This morning the Washington Post reported:
The Obama administration is engaged in a broad push to make more home loans available to people with weaker credit, an effort that officials say will help power the economic recovery but that skeptics say could open the door to the risky lending that caused the housing crash in the first place.
…administration officials say they are working to get banks to lend to a wider range of borrowers by taking advantage of taxpayer-backed programs – including those offered by the Federal Housing Administration – that insure home loans against default.
Housing officials are urging the Justice Department to provide assurances to banks, which have become increasingly cautious, that they will not face legal or financial recriminations if they make loans to riskier borrowers who meet government standards but later default.
The Obama administration is concerned that even in the midst of the housing market’s recovery, many young people and people with bad credit can’t borrow money to buy homes. Yes, this sounds eerily similar to the policies that helped create the housing bubble in the first place. And yes, while ensuring that homes loans are available to all borrowers is a well-intentioned plan to help low-income families, it will likely hurt them.
This is a bad policy idea for at least three reasons:
First, it’s important to note that the administration is only promising to bail out banks, not borrowers. These loans would be going to people who probably don’t qualify for a standard mortgage and may struggle to make their payments. As a result, many of the borrowers are likely to default. If they do, they’d suffer financial losses and damaged credit ratings that could haunt their families for years to come. Meanwhile, if the loans go bad, the bank executives receive bailout checks.
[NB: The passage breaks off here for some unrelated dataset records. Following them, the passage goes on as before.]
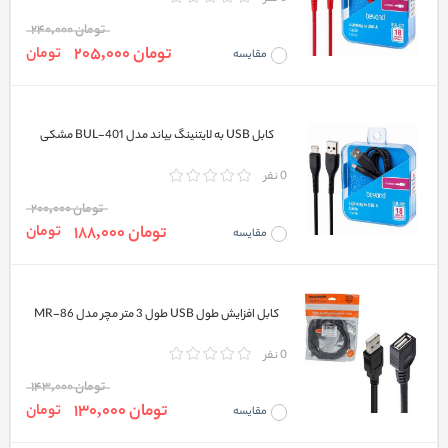
تومان 240,000
تومان 205,000
تومان
مقایسه
کابل USB به لایتنینگ بیاند مدل BUL-401 مشکی
0 نفر
تومان 200,000
تومان 188,000
تومان
مقایسه
کابل افزایش طول USB طول 3 متر مچر مدل MR-86
0 نفر
تومان 143,000
تومان 130,000
تومان
مقایسه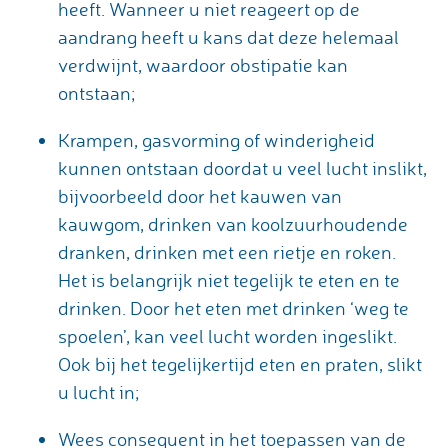
heeft. Wanneer u niet reageert op de
aandrang heeft u kans dat deze helemaal
verdwijnt, waardoor obstipatie kan
ontstaan;
Krampen, gasvorming of winderigheid
kunnen ontstaan doordat u veel lucht inslikt,
bijvoorbeeld door het kauwen van
kauwgom, drinken van koolzuurhoudende
dranken, drinken met een rietje en roken.
Het is belangrijk niet tegelijk te eten en te
drinken. Door het eten met drinken ‘weg te
spoelen’, kan veel lucht worden ingeslikt.
Ook bij het tegelijkertijd eten en praten, slikt
u lucht in;
Wees consequent in het toepassen van de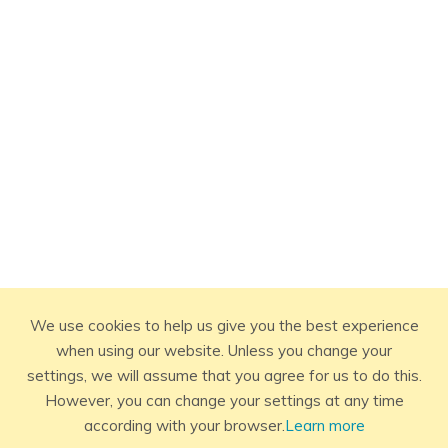
We use cookies to help us give you the best experience
when using our website. Unless you change your
settings, we will assume that you agree for us to do this.
However, you can change your settings at any time
according with your browser.
Learn more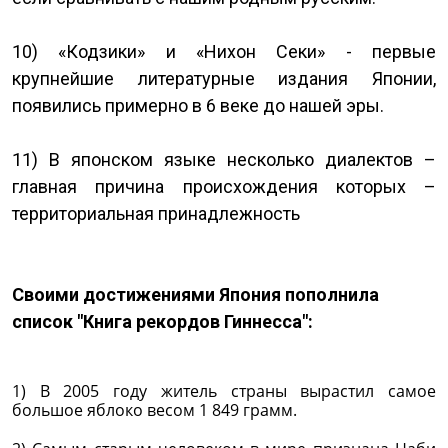
10) «Кодзики» и «Нихон Секи» - первые
крупнейшие литературные издания Японии,
появились примерно в 6 веке до нашей эры.
11) В японском языке несколько диалектов –
главная причина происхождения которых –
территориальная принадлежность
Своими достижениями Япония пополнила
список "Книга рекордов Гиннесса":
1) В 2005 году житель страны вырастил самое
большое яблоко весом 1 849 грамм.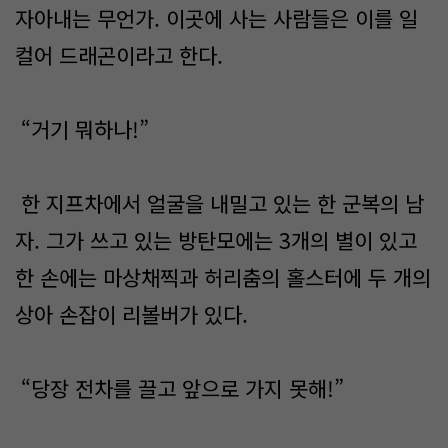
자아내는 무언가. 이곳에 사는 사람들은 이를 일
컬어 드래곤이라고 한다.
“거기 뭐하나!”
한 지프차에서 얼굴을 내밀고 있는 한 군복의 남
자. 그가 쓰고 있는 방탄모에는 3개의 별이 있고
한 손에는 마상채찍과 허리춤의 홀스터에 두 개의
상아 손잡이 리볼버가 있다.
“당장 전차를 끌고 앞으로 가지 못해!”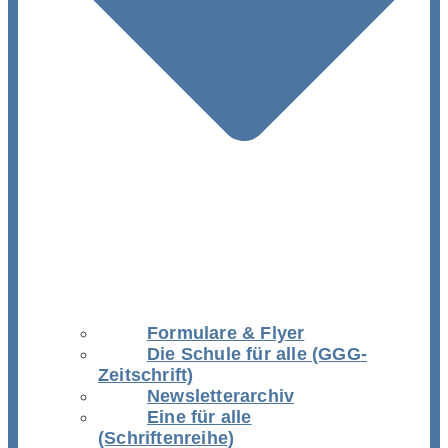
Formulare & Flyer
Die Schule für alle (GGG-
Zeitschrift)
Newsletterarchiv
Eine für alle
(Schriftenreihe)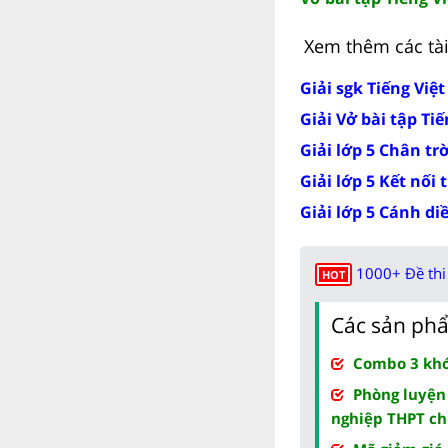
Xem thêm các tài 
Giải sgk Tiếng Việt
Giải Vở bài tập Tiế
Giải lớp 5 Chân tr
Giải lớp 5 Kết nối 
Giải lớp 5 Cánh di
1000+ Đề thi 
HOT
Các sản phẩ
Combo 3 khóa
Phòng luyện
nghiệp THPT ch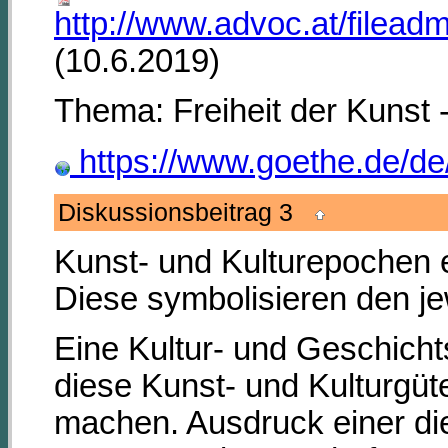
http://www.advoc.at/filea
(10.6.2019)
Thema: Freiheit der Kunst 
https://www.goethe.de/de/
Diskussionsbeitrag 3
Kunst- und Kulturepochen e
Diese symbolisieren den je
Eine Kultur- und Geschicht
diese Kunst- und Kulturgüt
machen. Ausdruck einer die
Second, subsidizing things makes them more expensive. In looking at the Obama administration’s previous mortgage programs, Reason’s Anthony Randazzo noted there was “clearly visible bump in the [price of housing] starting in March 2009 when a number of the programs to help housing started to kick in, including low interest rates and the first-time homebuyers credit.” Guaranteeing home loans encourages low-income individuals to take out bigger loans for the same amount of house. This in turn makes their coming defaults even more ruinous than they would have been in an unsubsidized market.
Third, buying a house limits labor mobility, or the ability to pack up and move when you need a new job. Labor mobility is especially important to low-income, low-skill individuals.
What’s wrong with renting? Many low-income or young people would actually be better off with the flexibility that renting brings. Renting gives people a lot more freedom to move from job to job without being tied to a home and mortgage. Financially, renting doesn’t require the upfront costs of many home purchases and if you need to move it is often much easier to get out of a lease than it is to sell a home.
The housing bubble helped cause the last recession; we shouldn’t be rushing to repeat the mistakes that were made.